» **Short problem 1**
Copy the passage from the debate on magistrates from "Has the mayor, who" up to and including "in different capacities?".
» **Short problem 2**
In the debate on magistrates, what does the speaker say the acid test must always be?
» **Short problem 3**
Carry the debate on magistrates forward from the point where it stops.

The age limit of 75 is either right or wrong. If it is wrong, why continue the position for another five years? If it is wrong to have people on the bench at, say. 71 or 72 years of age, why not say so? Why continue this aspect of the situation until 1973? The acid test, as my right hon. and learned Friend said earlier in the day, must always, of necessity, be efficiency and integrity.

Has the mayor, who invariably is a man of experience, with a great knowledge of his fellow men and women, fewer qualifications for the position of magistrate than, say, the local scoutmaster or headmaster, the butcher, the baker or the candlestick maker, or the normal person who has given very good service in different capacities?

The magisterial system has grown up, as local government has grown up, out of the needs of society. The present system is not deserving at this juncture of such close scrutiny. This is by no moans an urgent priority. Regrettably, in my opinion, the services coming under the microscope today are the services which have been and are serving our country very well. Local government and our methods of administering justice have been the envy of the world and part and parcel of the great traditions of our land.

The payment to magistrates, of course, is a fair and equitable thing to do. Magistrates have given and are giving their services freely and admirably without being remunerated. Were this not to be done in this day and age, splendid people would have to be excluded from the magistrates' bench because they could not afford to take time off from work; this would be a flagrant injustice. For too long in this country we have had justice on the cheap. My hon. Friend the Member for Bolton, West (Mr. Oakes)——

Mr. Harry Howarth

Wellingborough.

Mr. Mahon

I am sorry if I appeared to be looking in the wrong direction, but I am right. My hon. Friend the Member for Bolton, West referred to matrimonial cases, which undoubtedly demand a great knowledge of human affairs. It is the person who really cares who should adjudicate in these matters. It is the person with immense patience and a tremendous sense of dedication who has invariably had a long experience as a representative on a local authority.

» **Data listing**
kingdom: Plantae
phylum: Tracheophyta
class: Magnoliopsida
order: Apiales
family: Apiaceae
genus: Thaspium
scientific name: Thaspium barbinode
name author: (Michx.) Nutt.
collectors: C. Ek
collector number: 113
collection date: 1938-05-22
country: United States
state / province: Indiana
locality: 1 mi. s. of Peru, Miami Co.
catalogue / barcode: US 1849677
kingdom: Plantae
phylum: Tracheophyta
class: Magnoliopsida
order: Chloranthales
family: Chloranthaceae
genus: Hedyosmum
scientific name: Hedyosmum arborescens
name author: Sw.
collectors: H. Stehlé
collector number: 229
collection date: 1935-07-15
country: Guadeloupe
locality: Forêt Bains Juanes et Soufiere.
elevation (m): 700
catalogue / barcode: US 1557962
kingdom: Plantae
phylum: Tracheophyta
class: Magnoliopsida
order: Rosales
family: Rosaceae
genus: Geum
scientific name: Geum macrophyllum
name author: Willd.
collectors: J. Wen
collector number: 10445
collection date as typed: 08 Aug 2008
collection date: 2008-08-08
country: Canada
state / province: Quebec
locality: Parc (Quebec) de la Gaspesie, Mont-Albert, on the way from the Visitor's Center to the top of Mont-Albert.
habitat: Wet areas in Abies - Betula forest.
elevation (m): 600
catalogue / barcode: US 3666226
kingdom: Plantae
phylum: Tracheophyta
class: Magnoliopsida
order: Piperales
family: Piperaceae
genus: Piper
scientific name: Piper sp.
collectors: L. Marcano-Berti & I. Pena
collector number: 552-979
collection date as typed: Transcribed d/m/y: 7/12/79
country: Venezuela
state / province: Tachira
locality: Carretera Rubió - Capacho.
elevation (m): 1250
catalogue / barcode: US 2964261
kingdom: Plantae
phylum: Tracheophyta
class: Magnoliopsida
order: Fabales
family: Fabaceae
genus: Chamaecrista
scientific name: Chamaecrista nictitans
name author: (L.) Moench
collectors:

» **Task response 1**
Has the mayor, who invariably is a man of experience, with a great knowledge of his fellow men and women, fewer qualifications for the position of magistrate than, say, the local scoutmaster or headmaster, the butcher, the baker or the candlestick maker, or the normal person who has given very good service in different capacities?

» **Task response 2**
Efficiency and integrity.

» **Task response 3**
My hon. Friend the Member for Bolton, West knows in his own professional capacity that the people who come into court with marriage difficulties are, sadly, the people who are enduring great inequalities—people who are living in one room, people who are living with a mother-in-law, or are herded together with many other people. These are the things which put many marriages on the rocks, as I know from my own experience.

I am speaking with my tongue in my cheek, because I began as a councillor, then became an alderman, then a mayor and then a magistrate, and I was many other things in between which may or may not have qualified me for the magisterial bench. I am certainly not alone in this. Looking back over the careers of hundreds of thousands of my own colleagues, I know that they have been in local government and remained good magistrates to the end of their days at 80, 83 or 84 and the country owes these men a great debt of gratitude——

Mr. Oakes

This is the very point which I was making about a chairman or, as my hon. Friend said, a mayor, who suddenly finds himself not only on the bench but sitting in a matrimonial court. Has not my hon. Friend usually found that when such people who have not been magistrates before sit on the first occasion in a matrimonial court, they leave with a profound sense of shock and surprise that such things go on in the world? This very often is what they say. Would it not be far better for experienced magistrates to sit to hear these cases?

Mr. Mahon

I have known this and, on the other hand, I have known solicitors and members of the legal profession who have often wished to deal peremptorily with these sad cases. It is then that the forbearance of the experienced magistrate is brought to bear, and he says, "We will not have this. We want to mend this marriage if we can". I will not give myself any bouquets, but I have had the experience in court when everything has been cut and dried even to the extent of the separation allowance having been decided and when the magistrate has been expected to act as a cipher or a rubber stamp and the good man will say, "We do not want any of this; let us hear the case ". As a result, many a young couple who entered the court giving each other unkind glances have left it together, hand in hand.

Although the Bill covers many things, it omits many others and it is these omissions which give rise to many of the fears which have been voiced by hon. Members.

6.38 p.m.

Mr. Raphael Tuck (Watford)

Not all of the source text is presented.